Evaluating Adaptive Deception Strategies for Cyber Defense with Human Adversaries

We investigate the effectiveness of various algorithms for defensive cyber‐deception in an adversarial decision‐making task using human experiments. Our combinatorial Multi‐Armed Bandit task represents an abstract version of a realistic problem in cybersecurity: allocating limited resources for defense in a way that an adversary can be most successfully deceived to attack “fake” nodes (i.e., honeypots) instead of the real ones. We propose six algorithms with different degrees of determinism, adaptivity, and customization to the human adversary's actions. We test these algorithms in six separate behavioral studies, where humans are paired against each of the six types of defense.

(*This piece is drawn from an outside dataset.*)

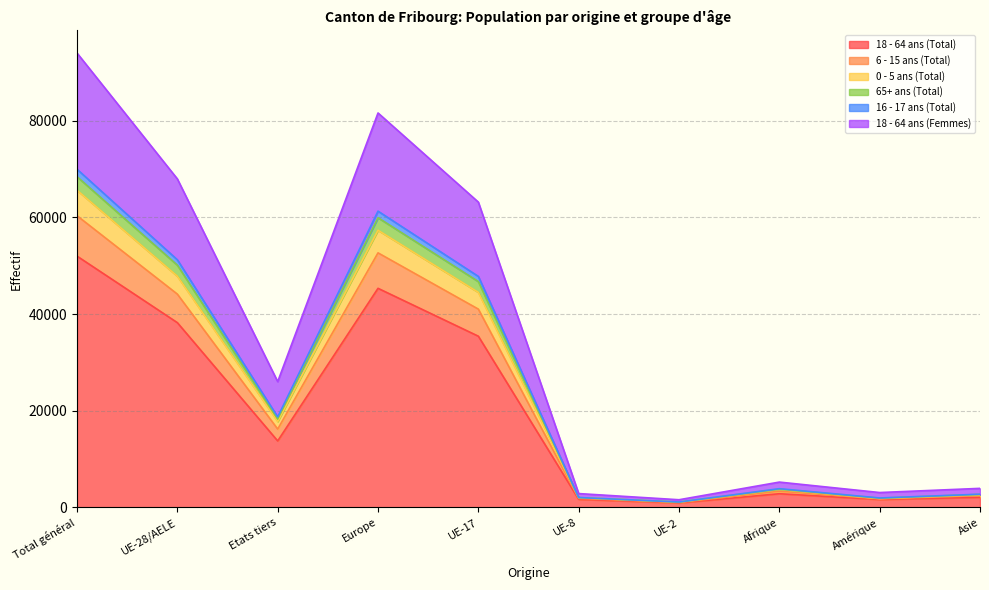

What is the minimum value shown in the chart?

943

We measure the effectiveness of the algorithms according to how humans learn the defense strategies, which is a reflection of the success of the algorithms in deceiving human adversaries. We find that the adaptivity of the strategy is more important than the expected optimality of the algorithm. Humans learned and took advantage of defense algorithms that are deterministic, nonadaptive, and not customized. At the same time, not all algorithms that were nondeterministic, adaptive, and customized, were effective. The Learning with Linear Rewards (LLR) algorithm, one that was purely adaptive, was the most successful; suggesting that adaptivity is an important feature of defense algorithms. New ways to customize the defense strategies to the adversary's behavior are needed.